Oggi nel nostro Paese il 92% della popolazione, cioè 8 italiani su 10 possiedono un telefono mobile.
Questa grande “passione” nazionale tuttavia ha come riflesso un aumento dei rifiuti hi-tech che, secondo la direttiva europea 2002/96/CE del 27 gennaio 2003, dovranno essere smaltiti nella misura di 4 chili pro-capite entro il 31/12/2008.
La direttiva che in Italia dovrebbe essere operativa dall’agosto 2005, obbligherà produttori, associazioni e rivenditori ad attivare sistemi di raccolta per il circuito dei professionisti e dei consumatori.
Ma c’è chi ha anticipato le indicazioni comunitarie e già opera in un’ottica di difesa dell’ambiente.

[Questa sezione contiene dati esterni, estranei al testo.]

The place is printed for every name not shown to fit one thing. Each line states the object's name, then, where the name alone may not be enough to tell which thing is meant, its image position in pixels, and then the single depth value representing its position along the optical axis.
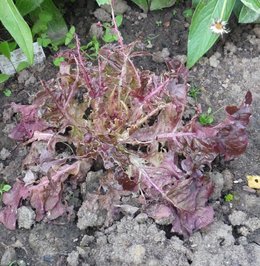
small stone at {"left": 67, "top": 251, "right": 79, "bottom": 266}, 1.54
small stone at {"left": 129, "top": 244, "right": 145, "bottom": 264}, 1.52
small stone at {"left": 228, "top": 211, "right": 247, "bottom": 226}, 1.60
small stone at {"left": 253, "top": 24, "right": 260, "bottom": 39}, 2.00
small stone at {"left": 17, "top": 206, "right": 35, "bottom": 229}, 1.62
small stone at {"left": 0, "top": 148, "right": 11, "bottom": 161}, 1.77
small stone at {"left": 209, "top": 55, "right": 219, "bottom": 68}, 1.93
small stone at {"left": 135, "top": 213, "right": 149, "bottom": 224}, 1.59
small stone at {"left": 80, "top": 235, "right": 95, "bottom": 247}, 1.58
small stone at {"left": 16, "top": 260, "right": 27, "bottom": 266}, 1.58
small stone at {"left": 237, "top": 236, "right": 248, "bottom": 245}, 1.57
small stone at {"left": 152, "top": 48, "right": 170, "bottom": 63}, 1.93
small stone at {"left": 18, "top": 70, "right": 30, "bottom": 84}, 1.93
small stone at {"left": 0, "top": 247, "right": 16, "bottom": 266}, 1.57
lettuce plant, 1.58
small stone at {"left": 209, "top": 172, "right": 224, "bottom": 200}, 1.64
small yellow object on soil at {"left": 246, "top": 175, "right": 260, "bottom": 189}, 1.67
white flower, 1.79
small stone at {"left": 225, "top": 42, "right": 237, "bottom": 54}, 1.96
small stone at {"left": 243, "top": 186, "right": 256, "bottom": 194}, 1.67
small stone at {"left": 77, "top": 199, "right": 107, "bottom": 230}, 1.60
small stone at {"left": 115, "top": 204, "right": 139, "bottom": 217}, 1.61
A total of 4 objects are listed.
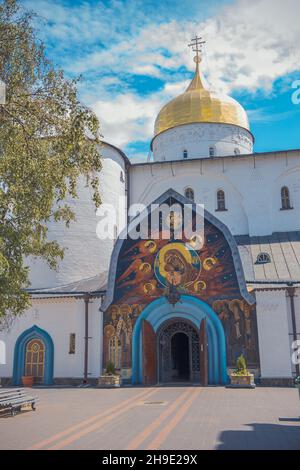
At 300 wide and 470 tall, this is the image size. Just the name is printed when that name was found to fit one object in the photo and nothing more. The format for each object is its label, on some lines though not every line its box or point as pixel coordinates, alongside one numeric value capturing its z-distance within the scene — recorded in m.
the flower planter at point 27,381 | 18.84
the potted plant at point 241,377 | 16.02
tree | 9.99
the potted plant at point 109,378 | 17.23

Per esempio il Cobat, anche se la legislazione italiana affida al Consorzio nazionale “solo” obbligo della raccolta delle batterie al piombo esauste, ha prontamente accolto la lodevole richiesta di Vodafone, sostenuta anche dal Ministero dell’Ambiente, e già dalla fine del 2000 ha avviato una collaborazione, che prevede il ritiro sia delle batterie esauste sia dei vecchi cellulari..
Dall’attuazione dell’accordo, con il grande operatore di telefonia mobile, le imprese di raccolta incaricate dal Cobat hanno ritirato presso circa 900 punti di vendita Vodafone oltre 3 tonnellate di apparati (di cui 40% batterie e 60% telefoni e accessori).
Dal riciclo dei telefonini sono stati ricavate alcune centinaia di kg di metalli (in prevalenza rame, ma anche palladio, oro, argento e platino), materie plastiche e fibre.
Dalle batterie sono stati recuperati metalli altamente inquinanti come: litio, ferro, nickel, cobalto, cadmio, oltre a metalli rari, (manganese e alluminio).
Il materiale di scarto è stato incenerito per il recupero energetico.